Sonrasında ise 12 Mart Muhtırası ile grev hakkına bazı sınırlamalar getirildi.

1980 darbesi öncesinde sağ-sol sertleşmesinde, grev hakları siyasi alanda kötüye kullanıldı. Bu nedenle 1982 anayasasında da grev hakkı devam etti ve fakat genişleme getirilmedi. 1982 Anayasası 54 maddeye göre “Toplu iş sözleşmesinin yapılması sırasında, uyuşmazlık çıkması halinde işçiler grev hakkına sahiptirler.’’ şeklindedir.

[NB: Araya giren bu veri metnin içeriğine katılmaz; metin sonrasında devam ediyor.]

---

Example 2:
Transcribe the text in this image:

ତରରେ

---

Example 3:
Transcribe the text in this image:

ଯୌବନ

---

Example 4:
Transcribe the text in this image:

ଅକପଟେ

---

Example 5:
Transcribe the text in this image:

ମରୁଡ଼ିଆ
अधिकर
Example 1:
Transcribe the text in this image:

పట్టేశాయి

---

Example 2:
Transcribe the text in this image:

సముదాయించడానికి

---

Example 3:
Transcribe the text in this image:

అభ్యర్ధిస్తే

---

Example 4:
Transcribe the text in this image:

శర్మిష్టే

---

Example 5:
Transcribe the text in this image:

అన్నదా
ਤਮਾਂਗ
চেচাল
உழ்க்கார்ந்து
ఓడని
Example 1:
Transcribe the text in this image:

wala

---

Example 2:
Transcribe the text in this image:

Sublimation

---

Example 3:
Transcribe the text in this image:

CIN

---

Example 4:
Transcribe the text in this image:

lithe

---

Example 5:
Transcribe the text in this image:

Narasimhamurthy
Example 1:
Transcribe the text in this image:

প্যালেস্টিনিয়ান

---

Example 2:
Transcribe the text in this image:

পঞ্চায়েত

Sonradan yapılan 1995 Anayasa değişikliği kamu çalışanlarına sendika hakkı ve 2010 Anayasa değişikliği ile kamu çalışanlarına toplu sözleşme hakkı verildi ve fakat grev hakkı verilmedi.

Aslında, Anayasa’nın 54. maddesine göre siyasi amaçlı grevler, dayanışma grevleri, genel grev ve işyeri işgali yasaktır. Ayrıca 6356 sayılı Sendikalar ve Toplu İş Sözleşmesi Kanunu'nun 63. Maddesi ‘’ Genel sağlığı veya millî güvenliği bozucu nitelikte olması durumunda, Bakanlar Kurulu kararı ile 60 gün süreyle ertelenebilir. Bu süre içinde taraflar anlaşamazsa, uyuşmazlık Yüksek Hakem Kurulu’na götürülür.” diyor.

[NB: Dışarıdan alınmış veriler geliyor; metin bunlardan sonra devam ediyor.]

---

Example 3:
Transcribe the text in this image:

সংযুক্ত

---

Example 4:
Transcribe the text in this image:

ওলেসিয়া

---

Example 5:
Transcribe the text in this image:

Ancak siyasi iktidarlar yetkilerini kötüye kullandı. 2003 sonrasında ve OHAL dönemlerinde, grevlerin çoğu hükümetler kararıyla ertelendi. Erteleme kararı sonrası tarafların anlaşmamaları halinde grevlerin yeniden başlaması yasal olarak mümkün değildir. Bu nedenle 60 gün içinde taraflardan ya anlaşmaları bekleniyor ya da toplu iş sözleşmesi Yüksek Hakem Kurulu tarafından sonuçlandırılıyor. Bu yapılmazsa sendikanın toplu iş sözleşme yetkisi düşüyor.

Fiilen grev yasağı var. Türkiye sendikasızlaştırıldı.

Fredoom House (Dünya Özgürlükler Evi) 2021 Türkiye raporunda, özgürlük anketi içinde yer alan “Sendikalar ve benzeri meslek örgütleri veya işçi örgütleri için özgürlük var mı?” sorusuna dört üstünden 1 puan verilmiş. Yapılan yorum hiç de iç açıcı değil. Bu yorum;

Türkiye’deGrev hakkı da dahil olmak üzere sendikal faaliyetler kanunla ve uygulamada sınırlandırılmıştır; işverenlerin sendika karşıtı faaliyetleri yaygındır ve yasal korumalar yetersiz şekilde uygulanmaktadır. Temsil barajı gereklilikleri sistemi, sendikaların toplu sözleşme haklarını güvence altına almasını zorlaştırmaktadır. ‘’ şeklindedir.

Avrupa Birliği; 2022 Türkiye raporunun giriş bölümünde; ‘’ Sendikal haklar, gerçek anlamda sosyal diyalog eksikliği ve süregelen kayıt dışı istihdam düzeyleri ile ilgili endişeler devam ediyor.’’ Deniliyor.

Türkiye de sendikasızlaşmada ve işçi haklarının kısıtlanmasında çalışanların da günahı var. Çünkü haklarına ve sendikalarına sahip çıkmadılar. Hükümetlerin, İdeolojik mahfiller, ideolojik sendikalar, Sarı sendikalar kurdurmasına ve sendikasızlaştırma politikasına alet oldular. 1999 yılında sendikalı işçi oranı yüzde 69,3 iken şimdi yüzde 15’e geriledi. Halen sendikalı işçi oranı;

  • TÜRK-İŞ; yüzde 8,
  • Hak-iş; yüzde 5,
  • Disk; yüzde 1,4

Beşinci, Uluslararası Sendikalar Konfederasyonunun (ITUC) 148 ülkeyi kapsayan raporuna göre; Türkiye, 2022 ve 2023 yılında “çalışanlar için en kötü 10 ülke” arasında yer aldı. Bu ülkeler; Bangladeş, Belarus, Ekvador, Mısır, Esvatini, Guatemala, Myanmar, Filipinler, Tunus ve Türkiye‘dir.

İşçi ve memur, ideolojik olmayan sendikalaşmayı teşvik eden, grev ve lokavt hakkının olduğu yasal düzenleme talep etmelidir. Halen mevcut üç konfederasyon tek bir konfederasyon haline getirilmelidir.